Game of Thrones is the most-watched HBO series since the finale of The Sopranos in 2007. The fourth season premiered on April 6 to an average of 6.6 million viewers, HBO noted. Days later, the network committed to a fifth and sixth season.
The next two seasons will bring showrunners David Benioff and D.B. Weiss closer to adapting the entirety of George R.R. Martin's ongoing seven-book series, A Song of Ice and Fire, on which Game of Thrones is based.

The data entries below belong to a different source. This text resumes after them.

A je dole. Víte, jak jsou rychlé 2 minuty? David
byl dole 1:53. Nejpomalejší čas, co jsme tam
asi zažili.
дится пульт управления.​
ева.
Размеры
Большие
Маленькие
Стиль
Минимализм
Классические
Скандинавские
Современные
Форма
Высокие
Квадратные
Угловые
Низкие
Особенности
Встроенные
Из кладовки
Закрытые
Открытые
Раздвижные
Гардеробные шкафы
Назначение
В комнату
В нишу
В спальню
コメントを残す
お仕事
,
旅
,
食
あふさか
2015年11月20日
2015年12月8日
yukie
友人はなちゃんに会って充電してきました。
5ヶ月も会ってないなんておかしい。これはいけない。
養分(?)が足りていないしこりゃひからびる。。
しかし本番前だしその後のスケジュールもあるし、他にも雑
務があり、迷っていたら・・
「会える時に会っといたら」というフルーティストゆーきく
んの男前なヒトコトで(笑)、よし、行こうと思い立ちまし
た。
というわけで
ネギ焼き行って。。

Season 4 follows the events of second half of A Storm of Swords, the third book in the series. The show is rapidly catching up with the novels, of which only five of the seven planned volumes have been published to date. Martin reportedly sat down with the show's co-creators to discuss how the books will end, just in case the TV series outruns the novels, Benioff said in the April issue of Vanity Fair. "We just sat down with him and literally went through every character," Benioff said.

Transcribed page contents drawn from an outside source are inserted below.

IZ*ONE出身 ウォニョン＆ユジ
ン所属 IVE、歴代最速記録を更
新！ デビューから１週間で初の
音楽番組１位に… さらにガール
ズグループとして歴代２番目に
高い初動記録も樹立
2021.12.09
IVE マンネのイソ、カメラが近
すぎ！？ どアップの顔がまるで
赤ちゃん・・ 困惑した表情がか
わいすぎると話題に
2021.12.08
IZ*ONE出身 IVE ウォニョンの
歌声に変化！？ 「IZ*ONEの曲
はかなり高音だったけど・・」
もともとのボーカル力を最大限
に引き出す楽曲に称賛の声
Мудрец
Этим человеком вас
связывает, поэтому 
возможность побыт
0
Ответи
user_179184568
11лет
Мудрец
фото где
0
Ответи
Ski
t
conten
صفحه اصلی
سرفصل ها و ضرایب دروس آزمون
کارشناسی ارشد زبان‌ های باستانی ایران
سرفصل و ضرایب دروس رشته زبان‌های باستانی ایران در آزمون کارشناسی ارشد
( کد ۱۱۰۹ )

The series' renewal doesn't come as much of a surprise, as Benioff and Weiss revealed to Entertainment Weekly last month that they planned on taking Game of Thrones to seven seasons. "Seven gods, seven kingdoms, seven seasons," Benioff told EW. "It feels right to us."
But after seven seasons, our time in Westeros is likely to come to an end. "We know there's an end somewhere in the seven- or eight-season zone," Weiss told Vanity Fair. "I think the desire to milk more out of it is what would eventually kill it, if we gave in to that."
Game of Thrones airs Sundays at 9 p.m. on HBO.